## Problem requirements
Convert every one of the records below into a JSON list of strings, one string per line, leaving out blank lines and the pictures.

## Task material
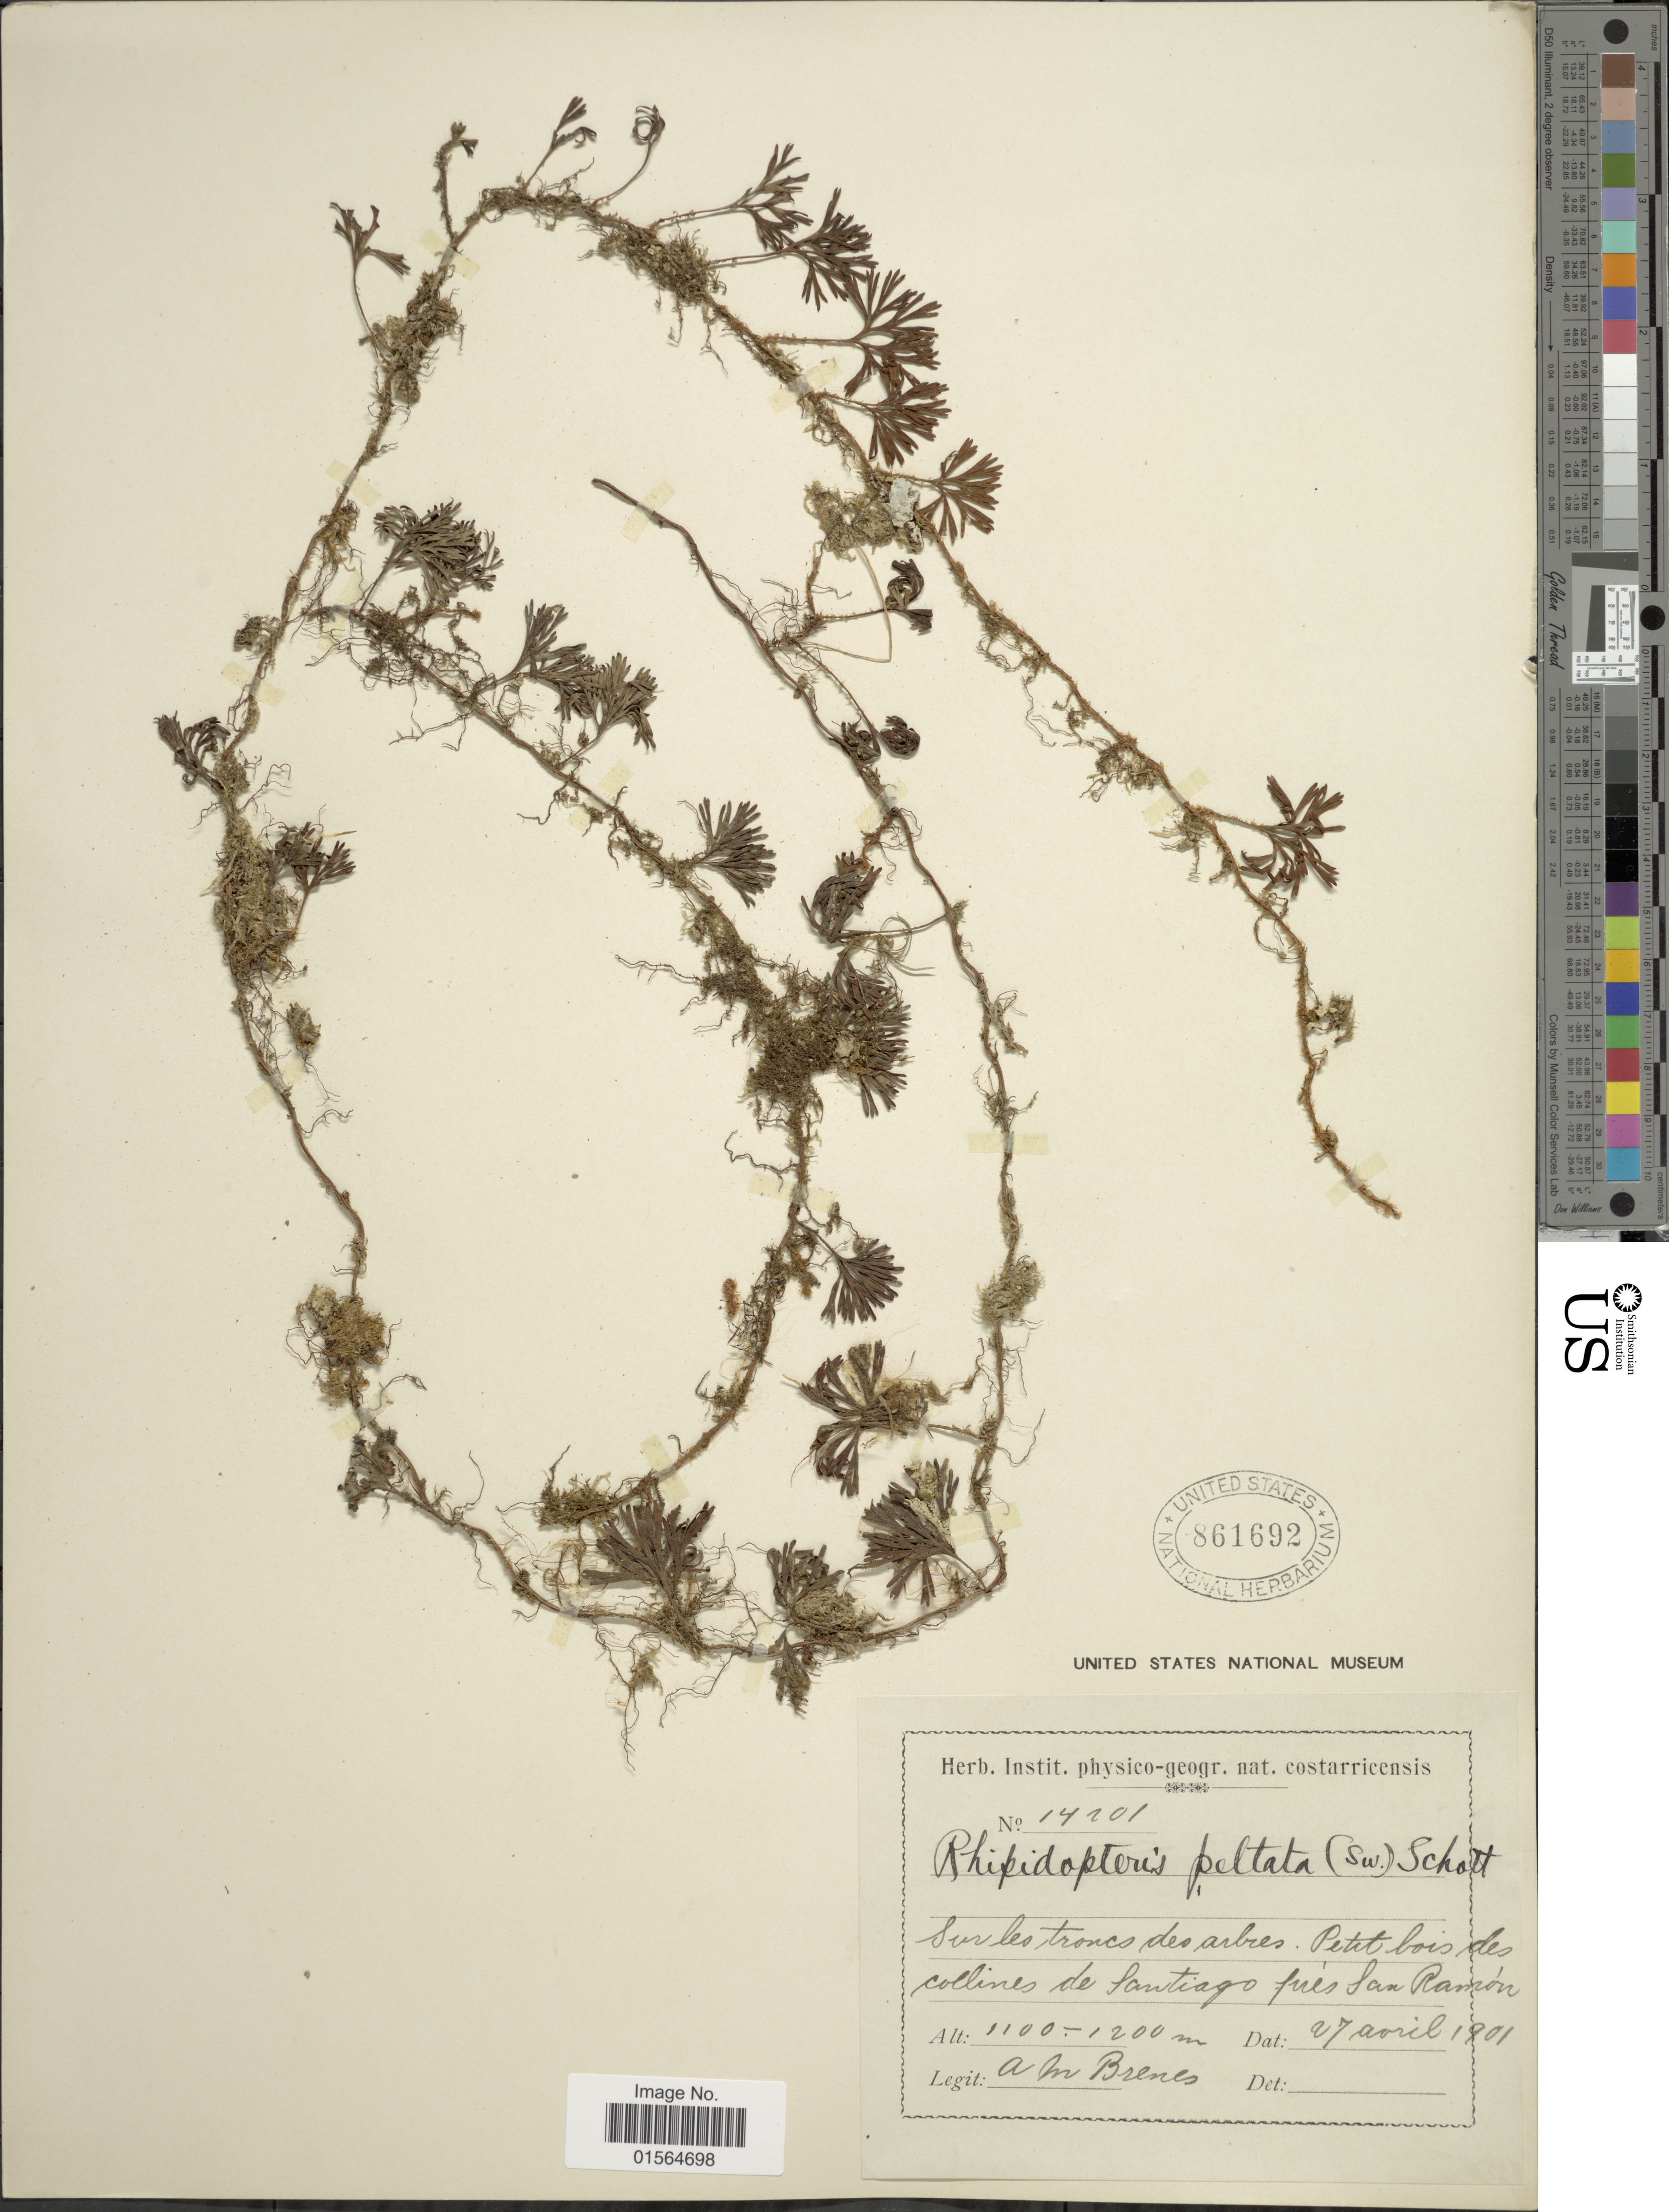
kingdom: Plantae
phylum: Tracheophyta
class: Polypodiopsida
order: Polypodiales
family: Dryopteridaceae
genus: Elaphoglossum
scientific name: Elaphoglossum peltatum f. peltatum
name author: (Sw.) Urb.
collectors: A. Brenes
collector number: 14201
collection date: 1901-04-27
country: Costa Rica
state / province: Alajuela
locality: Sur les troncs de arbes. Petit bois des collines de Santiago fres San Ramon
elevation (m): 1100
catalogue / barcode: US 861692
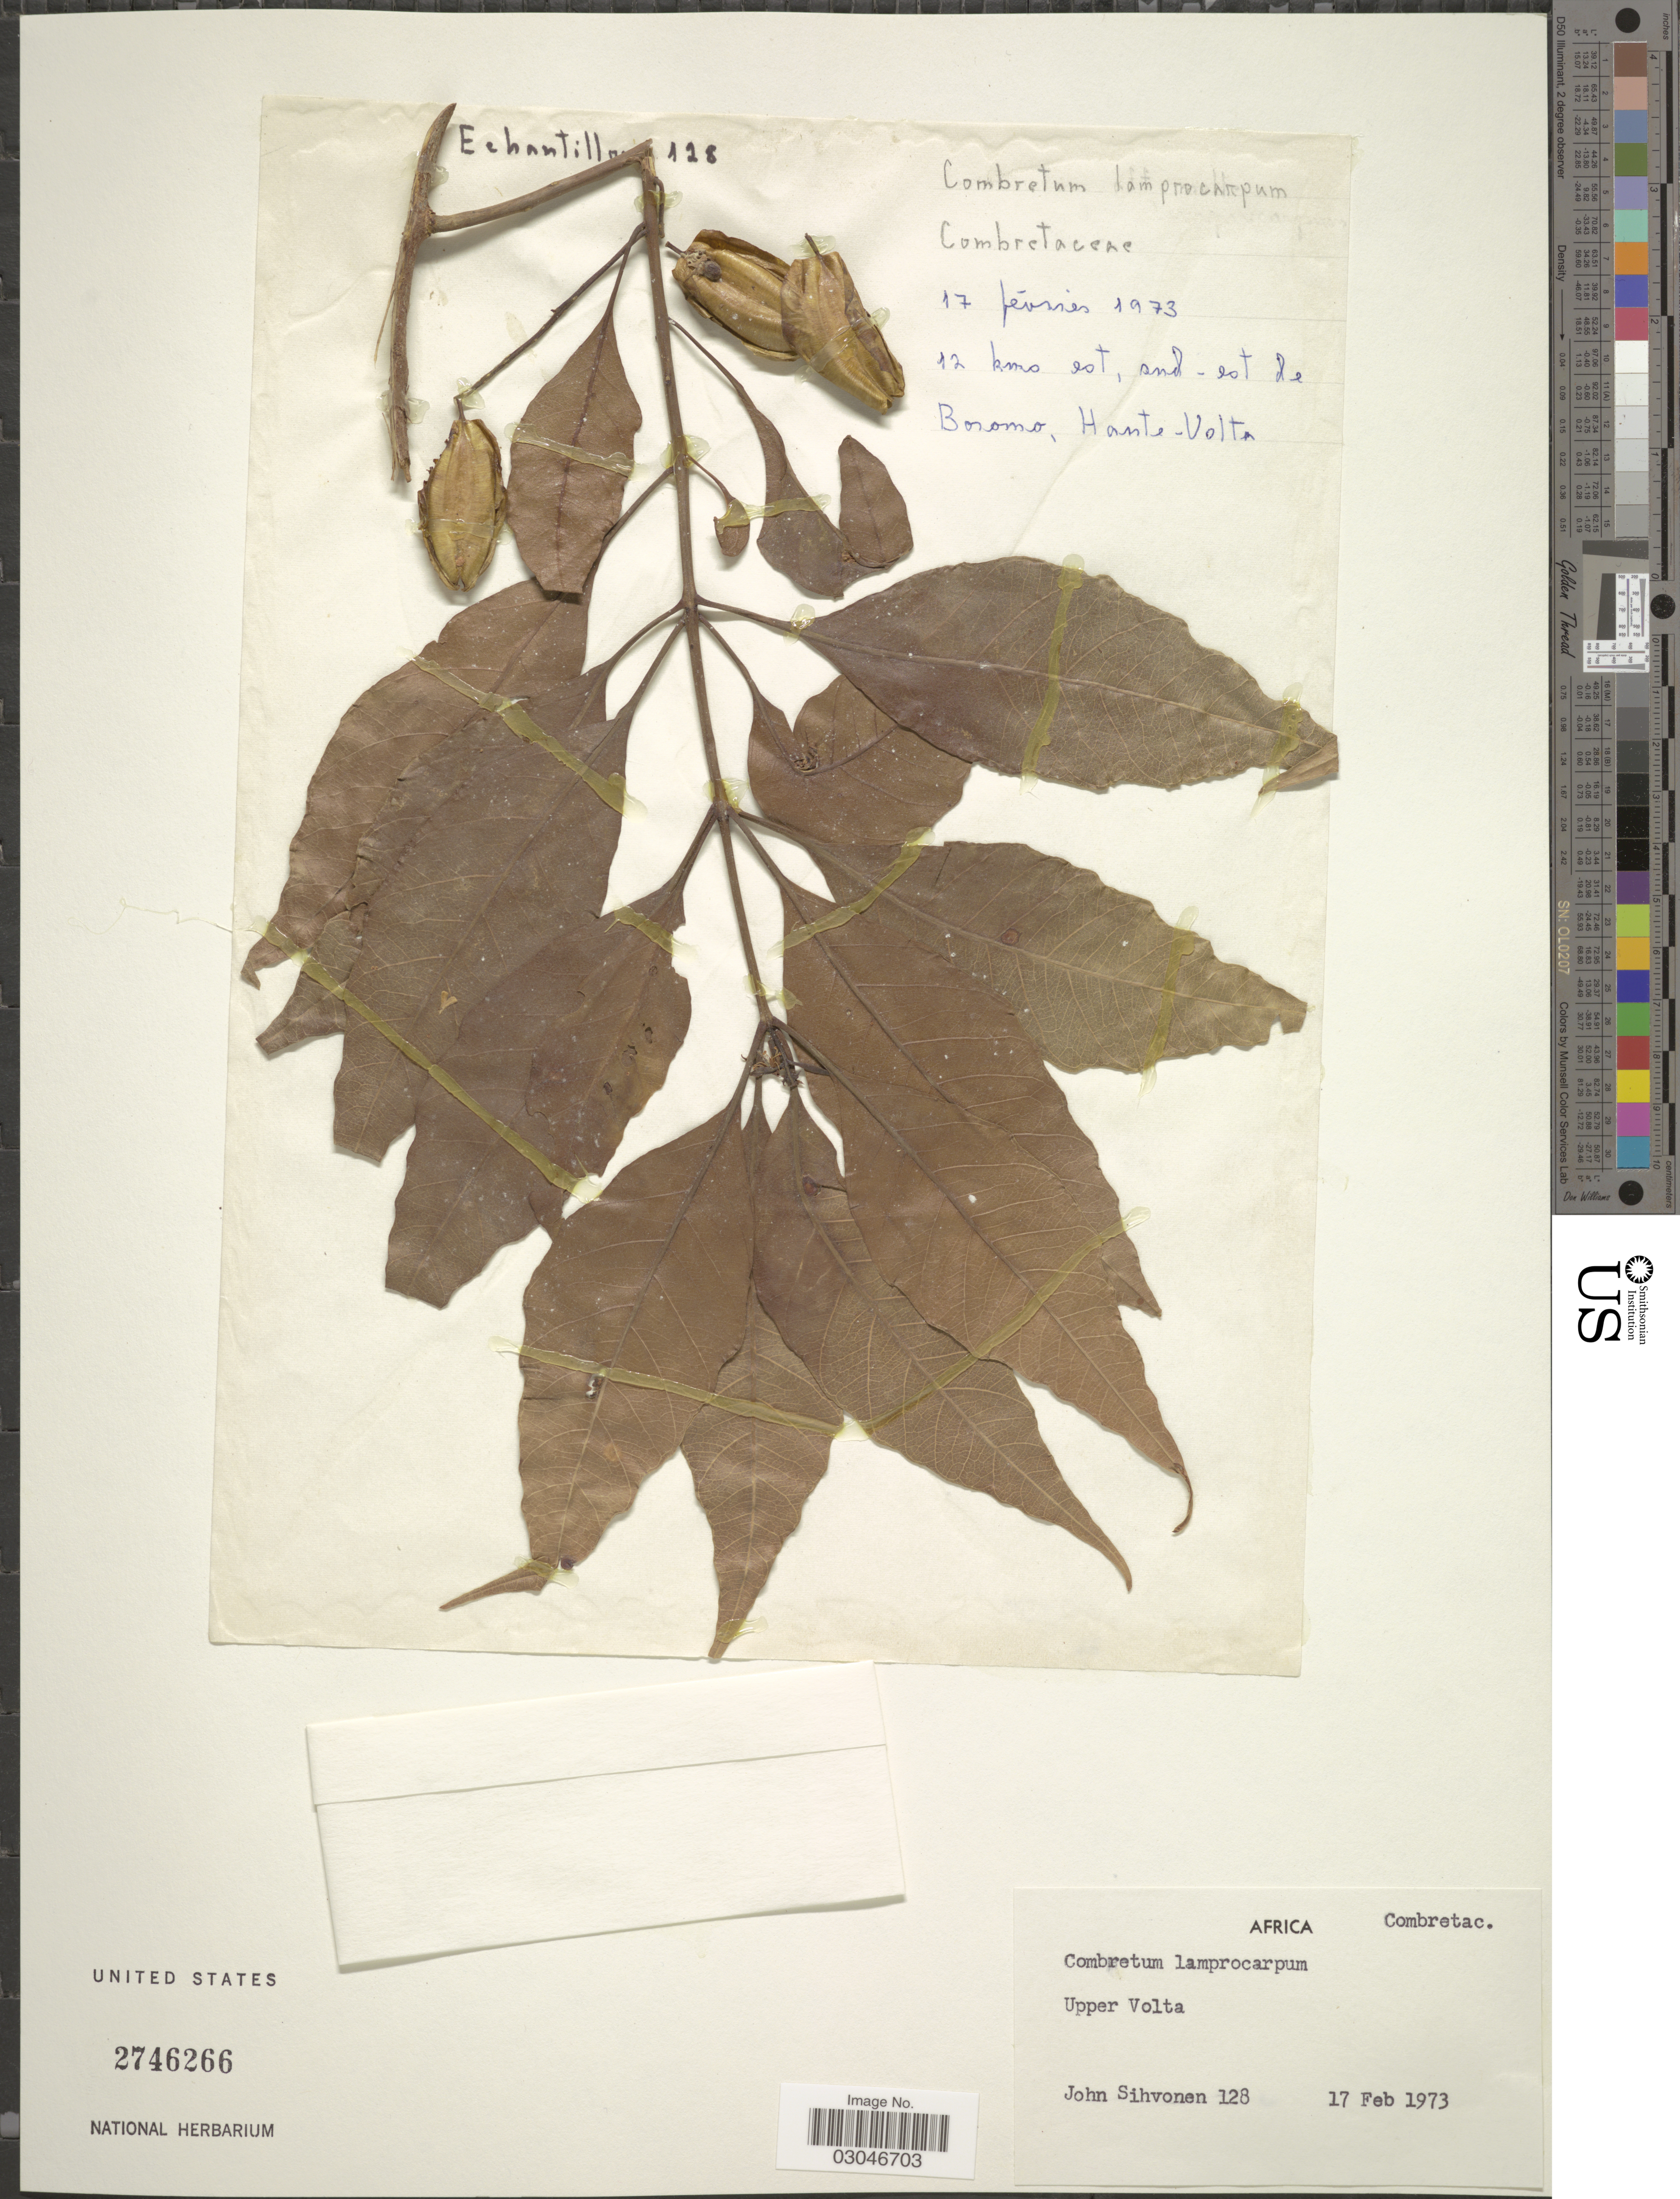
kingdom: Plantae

## Exercise result
[
  "kingdom: Plantae",
  "phylum: Tracheophyta",
  "class: Polypodiopsida",
  "order: Polypodiales",
  "family: Dryopteridaceae",
  "genus: Elaphoglossum",
  "scientific name: Elaphoglossum peltatum f. peltatum",
  "name author: (Sw.) Urb.",
  "collectors: A. Brenes",
  "collector number: 14201",
  "collection date: 1901-04-27",
  "country: Costa Rica",
  "state / province: Alajuela",
  "locality: Sur les troncs de arbes. Petit bois des collines de Santiago fres San Ramon",
  "elevation (m): 1100",
  "catalogue / barcode: US 861692",
  "kingdom: Plantae"
]